*** Data excerpts ***
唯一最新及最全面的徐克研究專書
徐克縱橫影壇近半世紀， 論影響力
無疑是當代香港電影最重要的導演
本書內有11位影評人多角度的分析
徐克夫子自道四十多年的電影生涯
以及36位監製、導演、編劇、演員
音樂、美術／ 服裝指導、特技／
*** End of Data excerpts ***
» **What is expected**
Every entry above must be returned word for word.

» **Result**
唯一最新及最全面的徐克研究專書
徐克縱橫影壇近半世紀， 論影響力
無疑是當代香港電影最重要的導演
本書內有11位影評人多角度的分析
徐克夫子自道四十多年的電影生涯
以及36位監製、導演、編劇、演員
音樂、美術／ 服裝指導、特技／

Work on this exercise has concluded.